Repeat verbatim each line from the line with "5: (162, 166)" to the end of the entries. Pictures do not belong in the copy.

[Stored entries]
######

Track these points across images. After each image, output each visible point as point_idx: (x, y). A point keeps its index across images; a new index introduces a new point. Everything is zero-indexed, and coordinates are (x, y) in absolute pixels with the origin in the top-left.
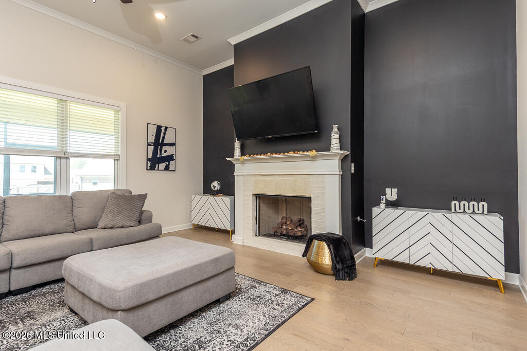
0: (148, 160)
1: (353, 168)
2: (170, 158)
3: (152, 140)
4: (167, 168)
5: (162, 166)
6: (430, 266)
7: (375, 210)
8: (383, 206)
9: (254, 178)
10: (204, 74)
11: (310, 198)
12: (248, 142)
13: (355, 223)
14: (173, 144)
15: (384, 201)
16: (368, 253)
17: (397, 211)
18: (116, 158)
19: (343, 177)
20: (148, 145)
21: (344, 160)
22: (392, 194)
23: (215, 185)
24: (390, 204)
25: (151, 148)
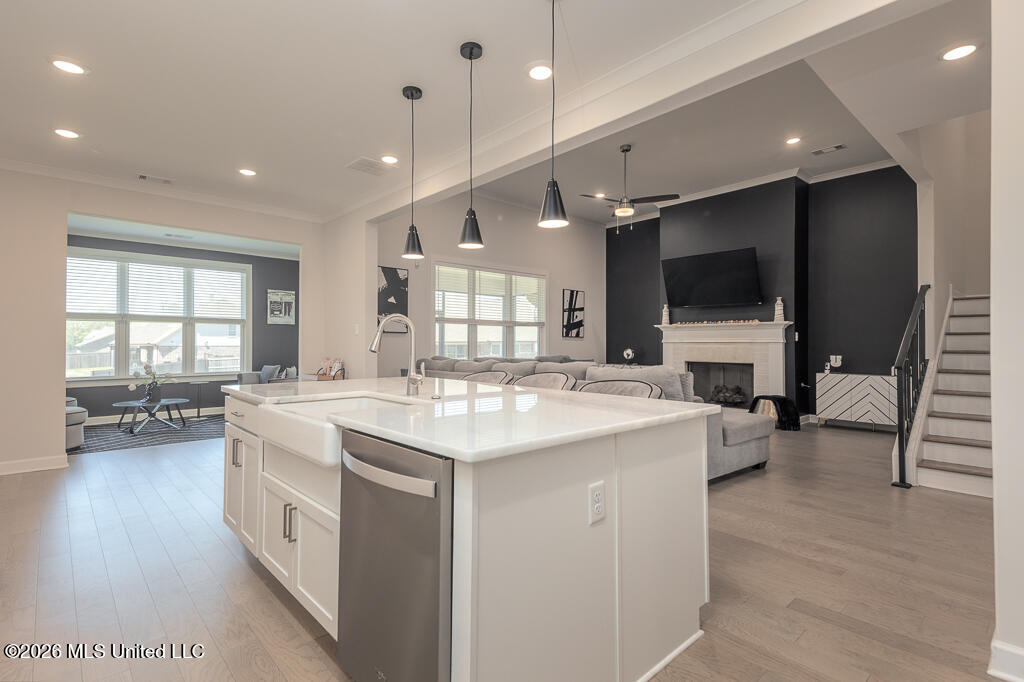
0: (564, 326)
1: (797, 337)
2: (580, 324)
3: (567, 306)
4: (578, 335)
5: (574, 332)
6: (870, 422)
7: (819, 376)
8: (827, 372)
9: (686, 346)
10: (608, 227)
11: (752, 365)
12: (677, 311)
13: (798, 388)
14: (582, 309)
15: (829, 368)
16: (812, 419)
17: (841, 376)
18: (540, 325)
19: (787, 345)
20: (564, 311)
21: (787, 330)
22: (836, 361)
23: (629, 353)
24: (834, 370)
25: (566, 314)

######

● Answer to this problem:
5: (162, 166)
6: (430, 266)
7: (375, 210)
8: (383, 206)
9: (254, 178)
10: (204, 74)
11: (310, 198)
12: (248, 142)
13: (355, 223)
14: (173, 144)
15: (384, 201)
16: (368, 253)
17: (397, 211)
18: (116, 158)
19: (343, 177)
20: (148, 145)
21: (344, 160)
22: (392, 194)
23: (215, 185)
24: (390, 204)
25: (151, 148)
0: (564, 326)
1: (797, 337)
2: (580, 324)
3: (567, 306)
4: (578, 335)
5: (574, 332)
6: (870, 422)
7: (819, 376)
8: (827, 372)
9: (686, 346)
10: (608, 227)
11: (752, 365)
12: (677, 311)
13: (798, 388)
14: (582, 309)
15: (829, 368)
16: (812, 419)
17: (841, 376)
18: (540, 325)
19: (787, 345)
20: (564, 311)
21: (787, 330)
22: (836, 361)
23: (629, 353)
24: (834, 370)
25: (566, 314)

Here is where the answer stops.